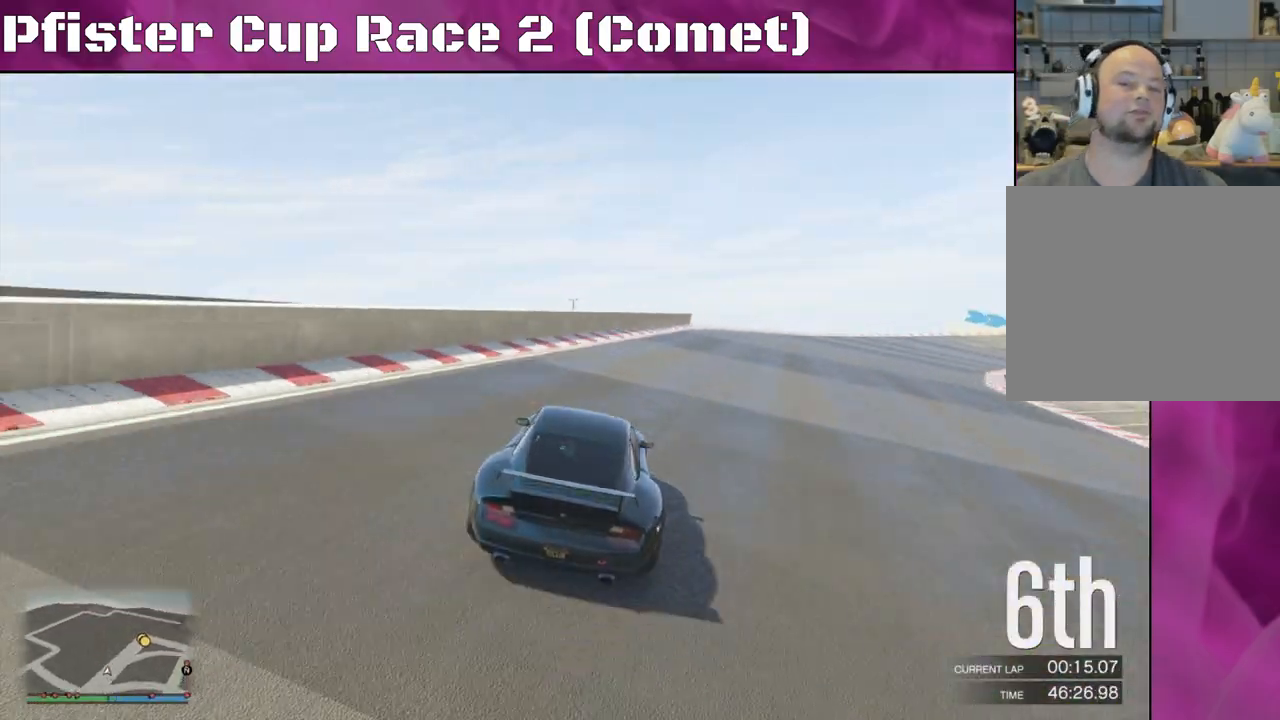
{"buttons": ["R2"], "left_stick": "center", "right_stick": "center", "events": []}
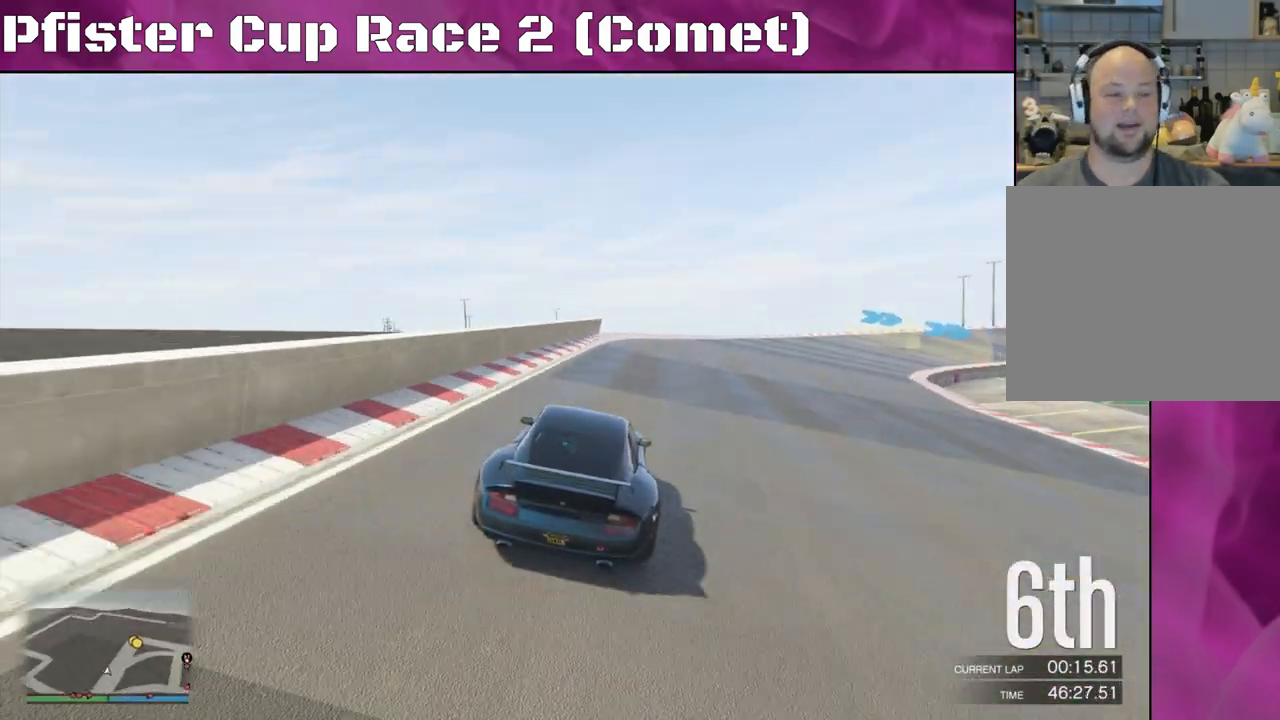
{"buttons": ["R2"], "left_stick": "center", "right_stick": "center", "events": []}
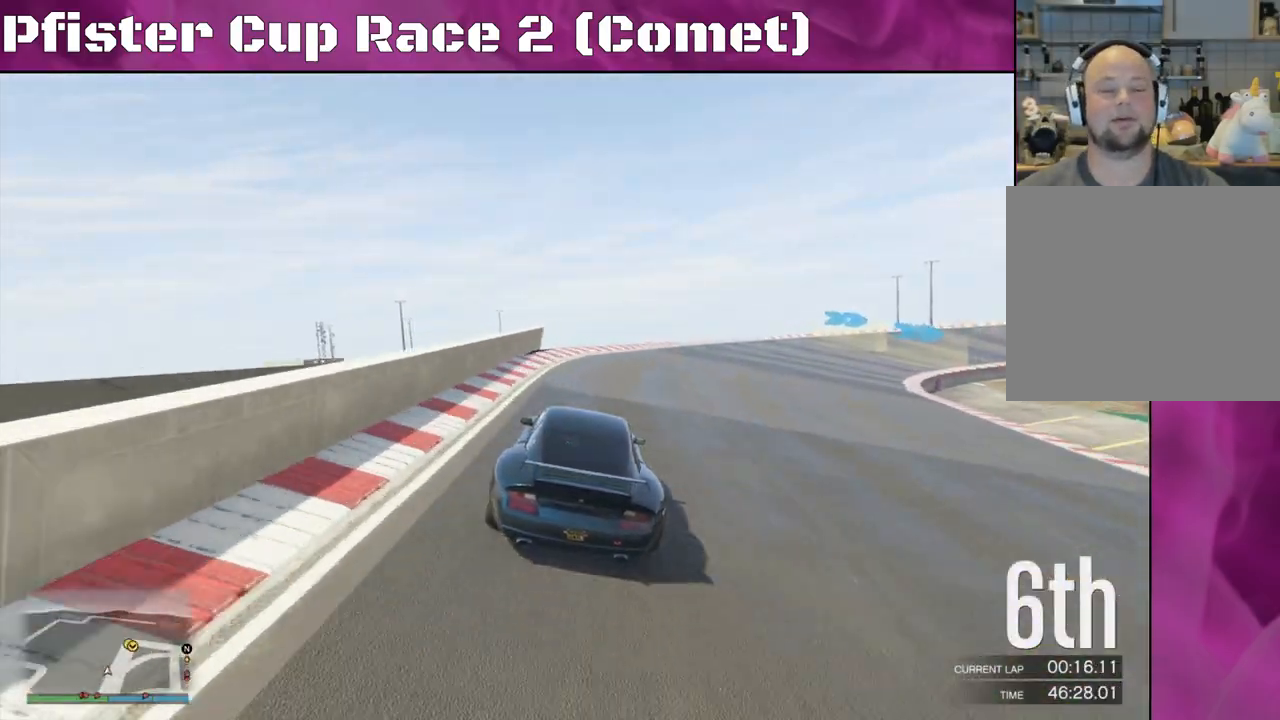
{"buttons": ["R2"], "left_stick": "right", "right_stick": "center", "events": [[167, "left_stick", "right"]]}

☆ ☆ ☆ ☆ ☆ ☆ ☆

→ **Goal of the exercise**: A verbatim copy of the listing is required, with all pictures left out.

→ **Result for this exercise**:
{"buttons": ["R2"], "left_stick": "center", "right_stick": "center", "events": []}
{"buttons": ["R2"], "left_stick": "center", "right_stick": "center", "events": []}
{"buttons": ["R2"], "left_stick": "right", "right_stick": "center", "events": [[167, "left_stick", "right"]]}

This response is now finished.